As Forças Armadas de Mianmar continuam a reprimir manifestantes contrários ao golpe militar no país, tendo matado mais de uma dúzia de pessoas na quarta-feira.

Manifestantes têm saído às ruas em todo o país para protestar contra o golpe militar de 1º de fevereiro. Na quarta-feira, em Yangun, a maior cidade de Mianmar, houve protestos a favor do boicote de produtos chineses. Os militares de Mianmar consideram a China como um parceiro estratégico.
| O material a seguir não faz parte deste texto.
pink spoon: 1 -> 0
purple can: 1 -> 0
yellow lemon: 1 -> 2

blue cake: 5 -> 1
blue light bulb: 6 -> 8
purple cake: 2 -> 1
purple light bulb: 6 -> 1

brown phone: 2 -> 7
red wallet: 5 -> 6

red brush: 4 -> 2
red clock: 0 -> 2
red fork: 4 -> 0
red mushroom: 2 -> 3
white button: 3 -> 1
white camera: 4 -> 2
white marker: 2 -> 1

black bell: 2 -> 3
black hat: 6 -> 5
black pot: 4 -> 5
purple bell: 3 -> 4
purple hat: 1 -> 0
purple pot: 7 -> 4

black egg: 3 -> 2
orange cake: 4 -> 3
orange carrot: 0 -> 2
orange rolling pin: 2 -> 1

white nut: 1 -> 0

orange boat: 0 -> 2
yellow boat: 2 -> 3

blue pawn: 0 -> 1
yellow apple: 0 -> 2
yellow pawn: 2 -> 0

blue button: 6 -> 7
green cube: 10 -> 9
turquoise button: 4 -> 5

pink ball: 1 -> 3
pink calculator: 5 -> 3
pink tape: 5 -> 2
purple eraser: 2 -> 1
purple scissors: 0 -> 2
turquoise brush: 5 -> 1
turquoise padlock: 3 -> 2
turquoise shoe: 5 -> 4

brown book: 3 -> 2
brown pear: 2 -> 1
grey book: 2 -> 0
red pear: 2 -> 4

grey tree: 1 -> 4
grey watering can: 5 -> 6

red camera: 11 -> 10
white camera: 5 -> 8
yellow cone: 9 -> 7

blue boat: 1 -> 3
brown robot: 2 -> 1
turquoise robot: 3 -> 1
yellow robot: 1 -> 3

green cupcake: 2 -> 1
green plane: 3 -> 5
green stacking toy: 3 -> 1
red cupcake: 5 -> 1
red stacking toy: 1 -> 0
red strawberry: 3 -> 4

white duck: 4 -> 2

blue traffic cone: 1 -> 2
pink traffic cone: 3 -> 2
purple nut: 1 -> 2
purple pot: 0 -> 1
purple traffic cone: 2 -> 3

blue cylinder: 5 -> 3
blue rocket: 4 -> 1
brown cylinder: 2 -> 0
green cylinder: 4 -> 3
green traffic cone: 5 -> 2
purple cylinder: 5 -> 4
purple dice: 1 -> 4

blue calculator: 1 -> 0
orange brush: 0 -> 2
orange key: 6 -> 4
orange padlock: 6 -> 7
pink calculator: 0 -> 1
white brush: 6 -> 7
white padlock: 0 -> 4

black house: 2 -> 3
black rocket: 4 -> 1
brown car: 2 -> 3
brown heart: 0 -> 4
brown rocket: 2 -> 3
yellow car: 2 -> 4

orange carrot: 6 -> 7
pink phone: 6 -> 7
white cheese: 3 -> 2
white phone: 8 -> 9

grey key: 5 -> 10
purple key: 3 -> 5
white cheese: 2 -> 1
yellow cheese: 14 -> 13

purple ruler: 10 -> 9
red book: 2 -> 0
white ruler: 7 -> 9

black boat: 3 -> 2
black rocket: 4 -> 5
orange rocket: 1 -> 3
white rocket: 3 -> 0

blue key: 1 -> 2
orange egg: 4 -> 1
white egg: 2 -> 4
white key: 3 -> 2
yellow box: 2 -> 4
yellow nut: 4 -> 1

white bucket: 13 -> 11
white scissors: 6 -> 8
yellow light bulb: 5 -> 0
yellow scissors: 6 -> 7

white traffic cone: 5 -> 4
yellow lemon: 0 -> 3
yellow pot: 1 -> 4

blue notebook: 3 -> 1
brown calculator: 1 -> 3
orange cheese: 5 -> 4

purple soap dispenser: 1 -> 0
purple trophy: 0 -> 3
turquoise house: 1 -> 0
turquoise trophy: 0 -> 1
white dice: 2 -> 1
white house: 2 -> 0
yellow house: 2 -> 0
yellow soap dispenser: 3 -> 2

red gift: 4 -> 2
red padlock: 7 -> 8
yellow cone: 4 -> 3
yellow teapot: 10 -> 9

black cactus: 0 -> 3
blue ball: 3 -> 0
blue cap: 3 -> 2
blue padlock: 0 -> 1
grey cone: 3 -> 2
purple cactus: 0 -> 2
Segundo a imprensa local, os militares usaram metralhadoras e granadas contra manifestantes em Kale, uma cidade localizada no noroeste de Mianmar. A imprensa disse que pelo menos 13 pessoas foram mortas em todo o país somente na quarta-feira, com o total de mortes devendo aumentar.

Um grupo de direitos humanos local declarou que 598 civis foram mortos desde o golpe.

Os militares também anunciaram por meio da rede de TV estatal, na quarta-feira, que incluiu celebridades, incluindo atores e cantores, em sua lista de procurados por supostamente incitar pessoas a se unir ao movimento de desobediência civil.